Louisiana eliminated Maine 19-10 earlier Saturday.

No. 2 seed Texas (40-20) advances to a 6 p.m. Sunday game against the winner of UM’s elimination game.

Texas’ No. 2 starter, redshirt sophomore Lebarron Johnson, stifled the Hurricanes with 130 pitches in a career-long nine innings. Johnson allowed one run — a fourth-inning solo home run by Dominic Pitelli — on seven hits and three walks.

Lightning and nasty weather delayed the start of the game two-and-a-half hours, until 8:36 p.m.

“A tough one, obviously,’’ DiMare said. “The pitcher threw very well for Texas. We had our chances early. Turns out that was a big part of the game. They scored early, we didn’t get the big hits with the bases loaded and we had the right guys up. At the end of the day it was a really good pitcher, he seemed to be on his game and he got the better of us tonight. That’s the bottom line.”

Said Johnson, when asked how his arm felt: “Adrenaline is still here so it’s kind of feeling good, but tomorrow it’ll probably be hanging.’’

Texas opened the scoring when leadoff batter Jared Thomas doubled and junior Dylan Campbell extended his Big 12 and Texas-record hitting streak to 37 games with a two-run blast to left field in the first inning.

Miami promptly loaded the bases with one out in its half of the first, but Zach Levenson, who on May 20 hit a grand slam, flied out to first. Renzo Gonzalez struck out to end the threat.

But the Longhorns hit the long ball again on Jack O’Dowd’s homer to center to make it 3-0 in the second.

A most unfortunate pattern emerged in UM’s half of the second when the Canes once again left bases loaded, this time with star hitter Yohandy Morales fouling out.

Then, the game’s scariest moment in the third: With Longhorn Campbell on second after he singled and advanced on a balk, UM sophomore starter Karson Ligon hit batter Garret Guillemette on his helmet. Guillemette fell to the ground and lay motionless for several seconds as he was attended to by medical personnel. He eventually popped up to his feet and ran to first base, but was replaced by pinch-runner Jayden Duplantier, who came home on Jalin Flores’ RBI single for a 4-0 Texas lead.

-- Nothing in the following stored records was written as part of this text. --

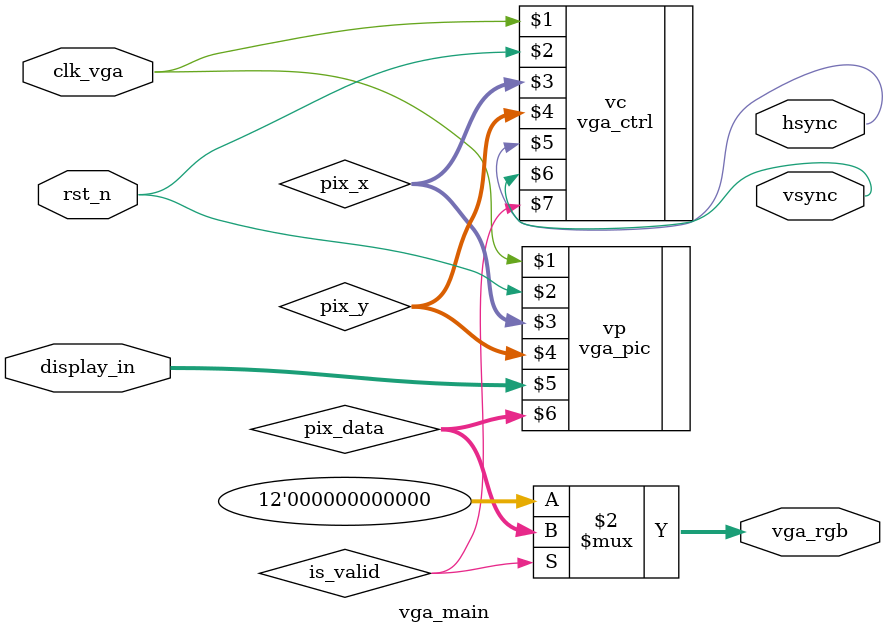
<source format=v>
`timescale 1ns / 1ps


module vga_main(
    input wire clk_vga,
    input wire rst_n,
    input wire [63:0] display_in,

    output wire hsync,
    output wire vsync,
    output wire [11:0] vga_rgb
);

wire [10:0] pix_x;
wire [10:0] pix_y;
wire is_valid;

vga_ctrl vc(
    clk_vga, rst_n,
    pix_x, pix_y, hsync, vsync, is_valid
);

wire [11:0] pix_data;
vga_pic vp(
    clk_vga, rst_n, pix_x, pix_y, display_in,
    pix_data
);

assign vga_rgb = (is_valid == 1'b1) ? pix_data : 12'h000;

endmodule
</source>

Ligon (3-2), who was charged with the loss, was subsequently replaced by Rafe Schlesinger. The sophomore reliever kept Texas scoreless in pitching a masterful seven innings, allowing four hits and striking out nine.

After being evaluated by the Texas medical team, Guillemette, per NCAA rules, was allowed to return to catch in the bottom of the third.